Menurut pria yang akrab disapa Guru Toi itu, digitalisasi aset menjadi salah satu solusi untuk memperbaiki sistem pendataan dan pemanfaatan aset pemerintah daerah.
"Manfaatnya banyak. Pertama, kita memiliki peta aset yang clear (jelas), sehingga dapat dipantau. Kedua, pemanfaatannya dapat dikelola dengan baik, baik yang potensial dan tidak untuk peningkatan fiskal daerah. Ketiga, bentuk transparansi, agar pemanfaatan dan penggunaan aset betul-betul dimonitor dan diketahui publik," tegasnya.

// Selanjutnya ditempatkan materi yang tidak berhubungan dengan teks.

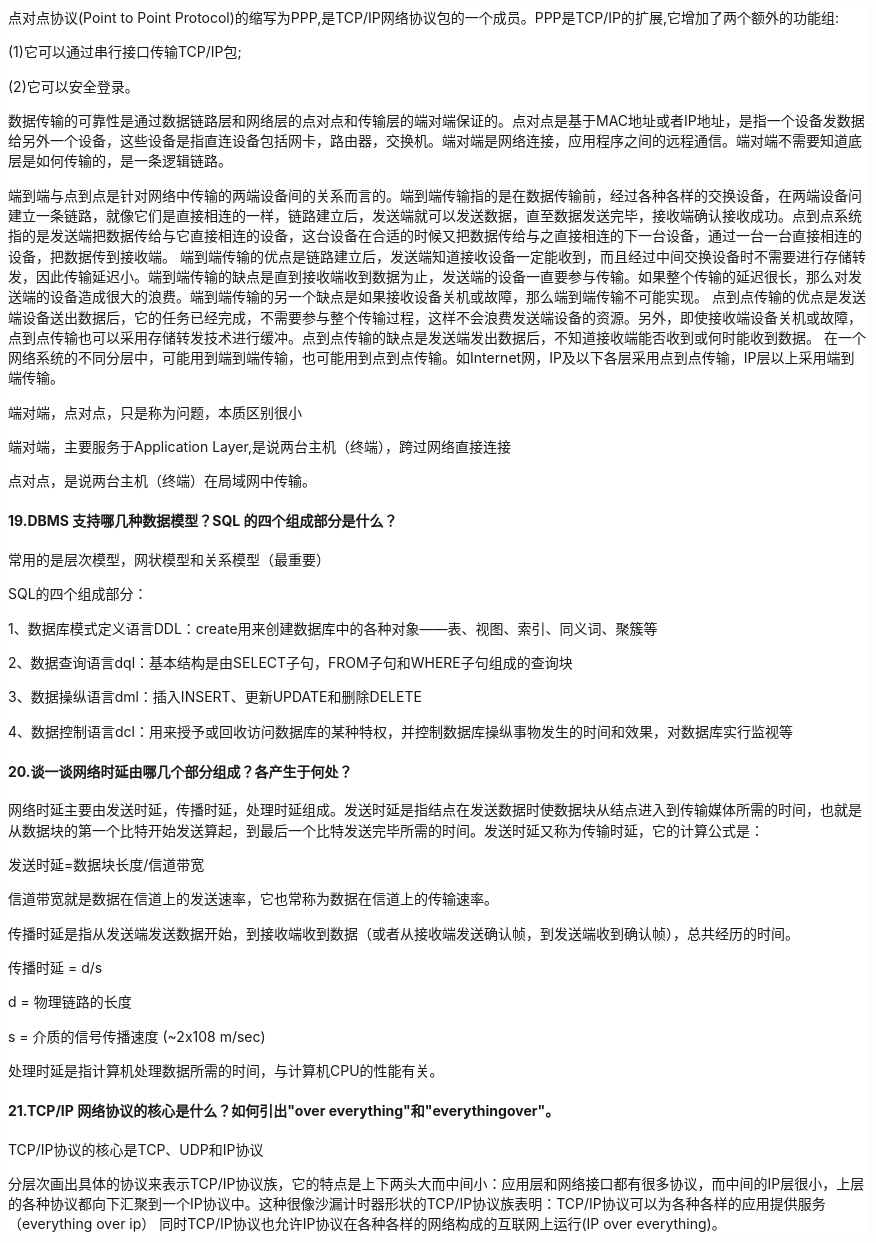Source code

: 点对点协议(Point to Point Protocol)的缩写为PPP,是TCP/IP网络协议包的一个成员。PPP是TCP/IP的扩展,它增加了两个额外的功能组:

(1)它可以通过串行接口传输TCP/IP包;

(2)它可以安全登录。

数据传输的可靠性是通过数据链路层和网络层的点对点和传输层的端对端保证的。点对点是基于MAC地址或者IP地址，是指一个设备发数据给另外一个设备，这些设备是指直连设备包括网卡，路由器，交换机。端对端是网络连接，应用程序之间的远程通信。端对端不需要知道底层是如何传输的，是一条逻辑链路。

端到端与点到点是针对网络中传输的两端设备间的关系而言的。端到端传输指的是在数据传输前，经过各种各样的交换设备，在两端设备问建立一条链路，就像它们是直接相连的一样，链路建立后，发送端就可以发送数据，直至数据发送完毕，接收端确认接收成功。点到点系统指的是发送端把数据传给与它直接相连的设备，这台设备在合适的时候又把数据传给与之直接相连的下一台设备，通过一台一台直接相连的设备，把数据传到接收端。 端到端传输的优点是链路建立后，发送端知道接收设备一定能收到，而且经过中间交换设备时不需要进行存储转发，因此传输延迟小。端到端传输的缺点是直到接收端收到数据为止，发送端的设备一直要参与传输。如果整个传输的延迟很长，那么对发送端的设备造成很大的浪费。端到端传输的另一个缺点是如果接收设备关机或故障，那么端到端传输不可能实现。 点到点传输的优点是发送端设备送出数据后，它的任务已经完成，不需要参与整个传输过程，这样不会浪费发送端设备的资源。另外，即使接收端设备关机或故障，点到点传输也可以采用存储转发技术进行缓冲。点到点传输的缺点是发送端发出数据后，不知道接收端能否收到或何时能收到数据。 在一个网络系统的不同分层中，可能用到端到端传输，也可能用到点到点传输。如Internet网，IP及以下各层采用点到点传输，IP层以上采用端到端传输。

端对端，点对点，只是称为问题，本质区别很小

端对端，主要服务于Application Layer,是说两台主机（终端），跨过网络直接连接

点对点，是说两台主机（终端）在局域网中传输。

#### 19.DBMS 支持哪几种数据模型？SQL 的四个组成部分是什么？

常用的是层次模型，网状模型和关系模型（最重要）

SQL的四个组成部分：

1、数据库模式定义语言DDL：create用来创建数据库中的各种对象——表、视图、索引、同义词、聚簇等

2、数据查询语言dql：基本结构是由SELECT子句，FROM子句和WHERE子句组成的查询块

3、数据操纵语言dml：插入INSERT、更新UPDATE和删除DELETE

4、数据控制语言dcl：用来授予或回收访问数据库的某种特权，并控制数据库操纵事物发生的时间和效果，对数据库实行监视等

#### 20.谈一谈网络时延由哪几个部分组成？各产生于何处？

网络时延主要由发送时延，传播时延，处理时延组成。发送时延是指结点在发送数据时使数据块从结点进入到传输媒体所需的时间，也就是从数据块的第一个比特开始发送算起，到最后一个比特发送完毕所需的时间。发送时延又称为传输时延，它的计算公式是：

发送时延=数据块长度/信道带宽

信道带宽就是数据在信道上的发送速率，它也常称为数据在信道上的传输速率。

传播时延是指从发送端发送数据开始，到接收端收到数据（或者从接收端发送确认帧，到发送端收到确认帧），总共经历的时间。

传播时延 = d/s

d = 物理链路的长度

s = 介质的信号传播速度 (~2x108 m/sec)

处理时延是指计算机处理数据所需的时间，与计算机CPU的性能有关。

#### 21.TCP/IP 网络协议的核心是什么？如何引出"over everything"和"everythingover"。

TCP/IP协议的核心是TCP、UDP和IP协议

分层次画出具体的协议来表示TCP/IP协议族，它的特点是上下两头大而中间小：应用层和网络接口都有很多协议，而中间的IP层很小，上层的各种协议都向下汇聚到一个IP协议中。这种很像沙漏计时器形状的TCP/IP协议族表明：TCP/IP协议可以为各种各样的应用提供服务（everything over ip） 同时TCP/IP协议也允许IP协议在各种各样的网络构成的互联网上运行(IP over everything)。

Ia menambahkan, digitalisasi aset merupakan bagian dari modernisasi tata kelola pemerintahan. Dengan sistem digital, data aset dapat lebih mudah dikontrol, diperbarui, dan dimanfaatkan untuk mendukung pendapatan daerah.

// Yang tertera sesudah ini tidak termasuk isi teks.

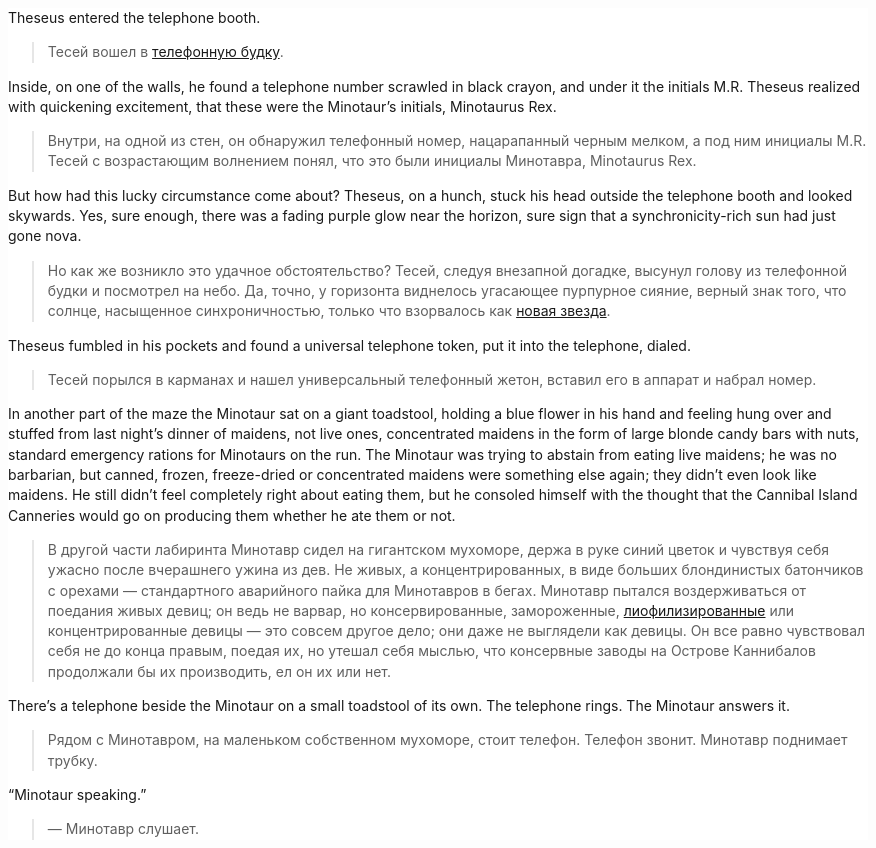 Theseus entered the telephone booth.

> Тесей вошел в [телефонную будку](https://ru.wikipedia.org/wiki/%D0%A2%D0%B0%D0%BA%D1%81%D0%BE%D1%84%D0%BE%D0%BD?wprov=sfla1).


Inside, on one of the walls, he found a telephone number scrawled in black crayon, and under it the initials M.R. Theseus realized with quickening excitement, that these were the Minotaur’s initials, Minotaurus Rex.

> Внутри, на одной из стен, он обнаружил телефонный номер, нацарапанный черным мелком, а под ним инициалы M.R. Тесей с возрастающим волнением понял, что это были инициалы Минотавра, Minotaurus Rex.

But how had this lucky circumstance come about? Theseus, on a hunch, stuck his head outside the telephone booth and looked skywards. Yes, sure enough, there was a fading purple glow near the horizon, sure sign that a synchronicity-rich sun had just gone nova.

> Но как же возникло это удачное обстоятельство? Тесей, следуя внезапной догадке, высунул голову из телефонной будки и посмотрел на небо. Да, точно, у горизонта виднелось угасающее пурпурное сияние, верный знак того, что солнце, насыщенное синхроничностью, только что взорвалось как [новая звезда](https://ru.wikipedia.org/wiki/%D0%9D%D0%BE%D0%B2%D0%B0%D1%8F_%D0%B7%D0%B2%D0%B5%D0%B7%D0%B4%D0%B0?wprov=sfla1).


Theseus fumbled in his pockets and found a universal telephone token, put it into the telephone, dialed.

> Тесей порылся в карманах и нашел универсальный телефонный жетон, вставил его в аппарат и набрал номер.

In another part of the maze the Minotaur sat on a giant toadstool, holding a blue flower in his hand and feeling hung over and stuffed from last night’s dinner of maidens, not live ones, concentrated maidens in the form of large blonde candy bars with nuts, standard emergency rations for Minotaurs on the run. The Minotaur was trying to abstain from eating live maidens; he was no barbarian, but canned, frozen, freeze-dried or concentrated maidens were something else again; they didn’t even look like maidens. He still didn’t feel completely right about eating them, but he consoled himself with the thought that the Cannibal Island Canneries would go on producing them whether he ate them or not.

> В другой части лабиринта Минотавр сидел на гигантском мухоморе, держа в руке синий цветок и чувствуя себя ужасно после вчерашнего ужина из дев. Не живых, а концентрированных, в виде больших блондинистых батончиков с орехами — стандартного аварийного пайка для Минотавров в бегах. Минотавр пытался воздерживаться от поедания живых девиц; он ведь не варвар, но консервированные, замороженные, [лиофилизированные](https://ru.wikipedia.org/wiki/%D0%9B%D0%B8%D0%BE%D1%84%D0%B8%D0%BB%D0%B8%D0%B7%D0%B0%D1%86%D0%B8%D1%8F?wprov=sfla1) или концентрированные девицы — это совсем другое дело; они даже не выглядели как девицы. Он все равно чувствовал себя не до конца правым, поедая их, но утешал себя мыслью, что консервные заводы на Острове Каннибалов продолжали бы их производить, ел он их или нет.


There’s a telephone beside the Minotaur on a small toadstool of its own. The telephone rings. The Minotaur answers it.

> Рядом с Минотавром, на маленьком собственном мухоморе, стоит телефон. Телефон звонит. Минотавр поднимает трубку.

“Minotaur speaking.”

> — Минотавр слушает.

"Catatan BPK sebenarnya memberikan poin. Ada potensi peluang penyalahgunaan aset. Selama tidak teradministrasi dengan baik, lebih-lebih sistem digital sudah menjamin dengan baik kemudahan, terkontrol, efisien dan juga banyak nilai tambah lainnya," ungkapnya.

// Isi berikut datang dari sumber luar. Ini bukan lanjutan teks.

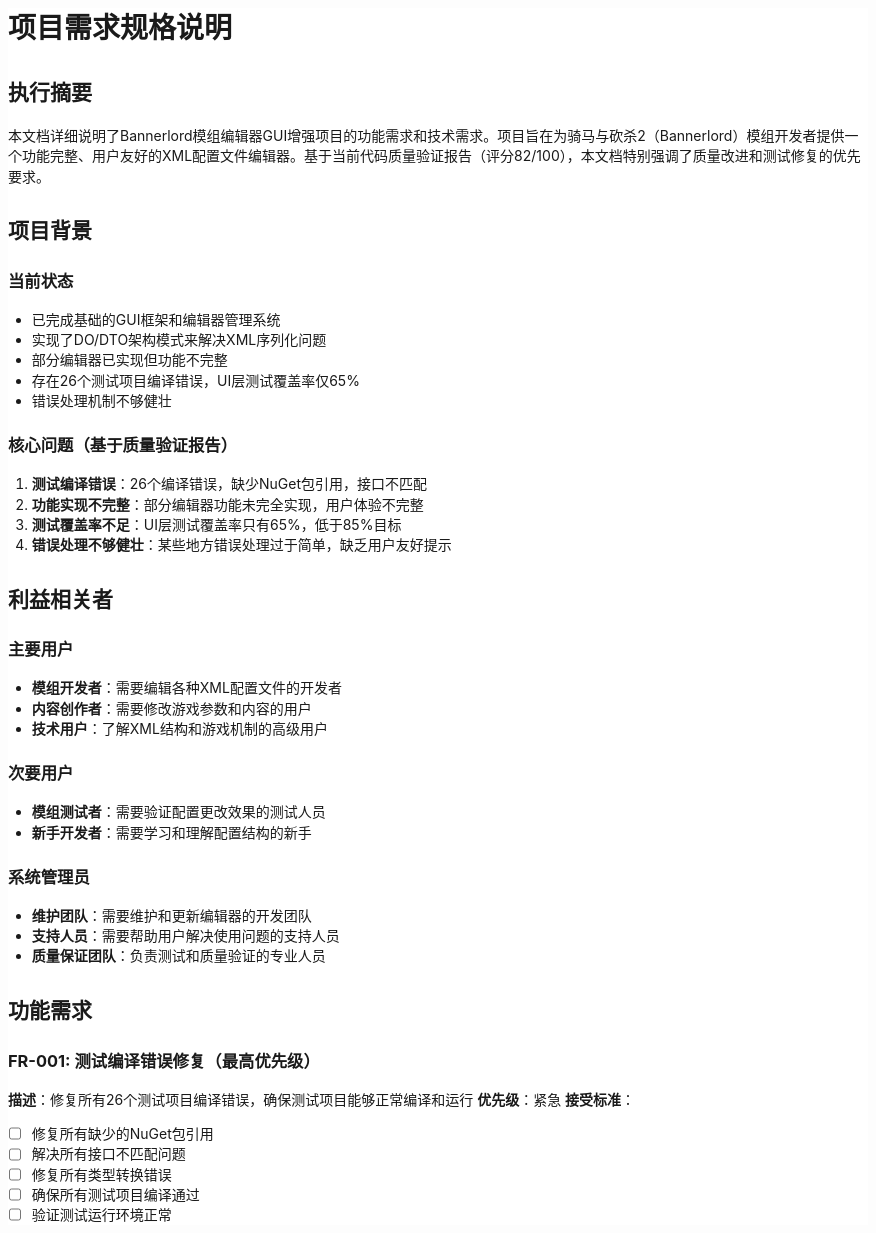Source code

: # 项目需求规格说明

## 执行摘要

本文档详细说明了Bannerlord模组编辑器GUI增强项目的功能需求和技术需求。项目旨在为骑马与砍杀2（Bannerlord）模组开发者提供一个功能完整、用户友好的XML配置文件编辑器。基于当前代码质量验证报告（评分82/100），本文档特别强调了质量改进和测试修复的优先要求。

## 项目背景

### 当前状态
- 已完成基础的GUI框架和编辑器管理系统
- 实现了DO/DTO架构模式来解决XML序列化问题
- 部分编辑器已实现但功能不完整
- 存在26个测试项目编译错误，UI层测试覆盖率仅65%
- 错误处理机制不够健壮

### 核心问题（基于质量验证报告）
1. **测试编译错误**：26个编译错误，缺少NuGet包引用，接口不匹配
2. **功能实现不完整**：部分编辑器功能未完全实现，用户体验不完整
3. **测试覆盖率不足**：UI层测试覆盖率只有65%，低于85%目标
4. **错误处理不够健壮**：某些地方错误处理过于简单，缺乏用户友好提示

## 利益相关者

### 主要用户
- **模组开发者**：需要编辑各种XML配置文件的开发者
- **内容创作者**：需要修改游戏参数和内容的用户
- **技术用户**：了解XML结构和游戏机制的高级用户

### 次要用户
- **模组测试者**：需要验证配置更改效果的测试人员
- **新手开发者**：需要学习和理解配置结构的新手

### 系统管理员
- **维护团队**：需要维护和更新编辑器的开发团队
- **支持人员**：需要帮助用户解决使用问题的支持人员
- **质量保证团队**：负责测试和质量验证的专业人员

## 功能需求

### FR-001: 测试编译错误修复（最高优先级）
**描述**：修复所有26个测试项目编译错误，确保测试项目能够正常编译和运行
**优先级**：紧急
**接受标准**：
- [ ] 修复所有缺少的NuGet包引用
- [ ] 解决所有接口不匹配问题
- [ ] 修复所有类型转换错误
- [ ] 确保所有测试项目编译通过
- [ ] 验证测试运行环境正常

"Aset yang sudah digital itu dari 'barang mati' jadi 'data hidup' yang bisa dianalisa, dipantau, dan dimaksimalkan nilainya. Jika pencatatan digital ini segera dilakukan," lanjutnya.
Selain memenuhi kepatuhan terhadap regulasi dan rekomendasi BPK, penataan aset juga dinilai mampu menekan potensi kebocoran Pendapatan Asli Daerah (PAD) serta membuka peluang optimalisasi sumber pendapatan baru.
"Kita mendorong dan mendukung agar segera ditindaklanjuti," pungkasnya.
Kepala BPK RI Isma Yatun mengungkapkan, salah satu persoalan utama yang ditemukan adalah belum seluruh aset daerah tercatat secara lengkap dalam Sistem Informasi Pemerintahan Daerah (SIPD).
"Hasil kinerja aset adanya permasalahan, belum memanfaatkan SIPD secara menyeluruh dan memadai, hasil transaksi semester I," ungkap Irma.
Menurut Irma, kondisi pengelolaan aset pada semester pertama 2026 juga belum sepenuhnya menggambarkan keadaan aset secara nyata. Ia menilai masih terdapat sejumlah aspek yang perlu diperbaiki, termasuk optimalisasi aset yang memiliki perjanjian kerja sama.
"Belum memuat kondisi aset senyatanya semester I 2026, belum sepenuhnya optimal, ada aset perjanjian kerja sama volumenya belum optimal," jelasnya.
Menanggapi temuan tersebut, Gubernur NTB Lalu Muhamad Iqbal memastikan pemerintah provinsi akan menindaklanjuti seluruh rekomendasi yang diberikan BPK melalui Laporan Hasil Pemeriksaan (LHP).
"Kami akan tindak lanjuti, tidak semua dalam kewenangan kami, nanti kita lihat tindak lanjut dari LHP BPK. Tapi sudah dilaporkan inspektorat, juga diapresiasi. Sorotan itu perhatian khusus," kata Lalu Iqbal, Jumat (5/5/2026).